REPUBLIKA.CO.ID, JAKARTA-- Pemerintah mencatat realisasi penerimaan pajak sebesar Rp 1.028 triliun pada Juli 2022. Adapun realisasi ini tumbuh 58,8 persen dibandingkan periode sama tahun sebelumnya.
Menteri Keuangan Sri Mulyani mengatakan penerimaan pajak masih tumbuh positif sejalan perkembangan ekonomi secara impresif. Adapun realisasi penerimaan pajak juga setara 68,3 persen dari target yang tertuang dalam Perpres 98/2022 sebesar Rp 1.485 triliun.
“Pertumbuhan dari penerimaan negara kita, pajak kita sudah mengumpulkan Rp 1.028,5 triliun. Ini artinya, 69,3 persen dari target Perpres, yang meskipun sudah dinaikkan tapi masih bisa mengalami penerimaan yang cukup impresif,” ujarnya dalam keterangan tulis, Jumat (12/8/2022).
Menurutnya penerimaan pajak mengalami tren terus positif sejak awal 2022. Adapun catatan positif tersebut sejalan dengan tren pemulihan ekonomi dan basis penerimaan pada tahun lalu yang rendah.

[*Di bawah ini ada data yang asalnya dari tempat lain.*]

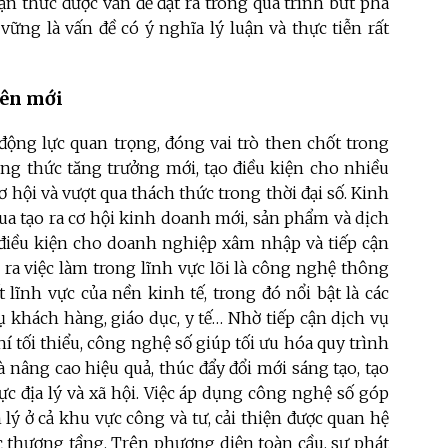
 thức được vấn đề đặt ra trong quá trình bứt phá
vững là vấn đề có ý nghĩa lý luận và thực tiễn rất
yên mới
động lực quan trọng, đóng vai trò then chốt trong
ơng thức tăng trưởng mới, tạo điều kiện cho nhiều
ơ hội và vượt qua thách thức trong thời đại số. Kinh
qua tạo ra cơ hội kinh doanh mới, sản phẩm và dịch
 điều kiện cho doanh nghiệp xâm nhập và tiếp cận
 ra việc làm trong lĩnh vực lõi là công nghệ thông
 lĩnh vực của nền kinh tế, trong đó nổi bật là các
ụ khách hàng, giáo dục, y tế… Nhờ tiếp cận dịch vụ
í tối thiểu, công nghệ số giúp tối ưu hóa quy trình
à nâng cao hiệu quả, thúc đẩy đổi mới sáng tạo, tạo
c địa lý và xã hội. Việc áp dụng công nghệ số góp
ý ở cả khu vực công và tư, cải thiện được quan hệ
úc thượng tầng. Trên phương diện toàn cầu, sự phát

Sri Mulyani melanjutkan tahun lalu basis dari pemerintah terbukti rendah. Hal ini menurutnya dikarenakan pemerintah masih memberikan banyak sekali insentif perpajakan dan ini menyebabkan basis penerimaan tahun lalu menjadi tergerus.

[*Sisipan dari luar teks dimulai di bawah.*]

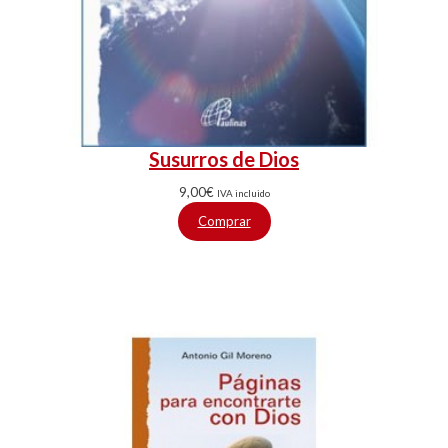
Susurros de Dios
9,00
€
IVA incluido
Comprar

“Tahun ini dengan pemulihan yang makin baik, berbagai insentif sudah mulai di-face out. Jadi ini penerimaan pajak yang luar biasa tinggi dan tentu dana ini dipakai untuk bantalan-bantalan yang telah saya sampaikan tadi, baik subsidi, kompensasi, bansos, serta berbagai belanja pemerintah yang lain,” tuturnya.
Jika dirinci, penerimaan pajak senilai Rp 1.028 triliun terdiri dari PPh non migas sebesar Rp 595,0 triliun atau 79,4 persen dari target PPh non migas. Kemudian, juga ini terdiri PPN dan PPnBM sebesar Rp 377,6 triliun atau sekitar 59,1 persen.

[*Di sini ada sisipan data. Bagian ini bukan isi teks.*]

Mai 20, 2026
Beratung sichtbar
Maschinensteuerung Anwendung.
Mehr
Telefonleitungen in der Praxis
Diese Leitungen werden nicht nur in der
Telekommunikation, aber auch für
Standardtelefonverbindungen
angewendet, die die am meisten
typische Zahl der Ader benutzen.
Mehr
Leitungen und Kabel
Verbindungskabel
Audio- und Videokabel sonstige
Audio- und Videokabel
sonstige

Selain itu, penerimaan pajak ini juga terdiri dari PBB dan Pajak lainnya sebesar Rp 6,6 triliun atau 20,5 persen dari target pemerintah, dan PPH Migas sebesar Rp 49,2 triliun atau 76,1 persen dari target pemerintah.
Sri Mulyani menjelaskan penerimaan pajak yang sangat kuat ini disebabkan harga komoditas global. Selain itu, ada faktor implementasi UU Harmonisasi Peraturan Perpajakan (HPP), seperti pelaksanaan program pengungkapan sukarela (PPS), serta pengurangan insentif pajak secara bertahap.
“Harga komoditas tahun lalu juga sudah naik yang menyebabkan 15,6 triliun sendiri, tahun ini harga komoditas yang naik menyumbangkan lebih banyak lagi sebesar Rp 174,8 triliun. Selain itu, penerimaan pajak yang sangat tinggi juga karena ada program PPS, kita mengumpulkan Rp 61 triliun itu yang wajib-wajib pajak yang melakukan koreksi terhadap compliance atau kepatuhan mereka,” jelasnya.
Secara bulanan, penerimaan pajak pada Juli 2022 mengalami pertumbuhan 61,8 persen, melambat dari posisi bulan sebelumnya yang mencapai 80,4 persen. Hal itu terjadi karena hingga Juni 2022, ada pelaksanaan PPS yang tidak akan terulang.
"Tentu dana ini nanti dipakai bantalan-bantalan shock absorber, baik untuk subsidi, kompensasi, bansos, serta berbagai belanja pemerintah yang lain," ucapnya.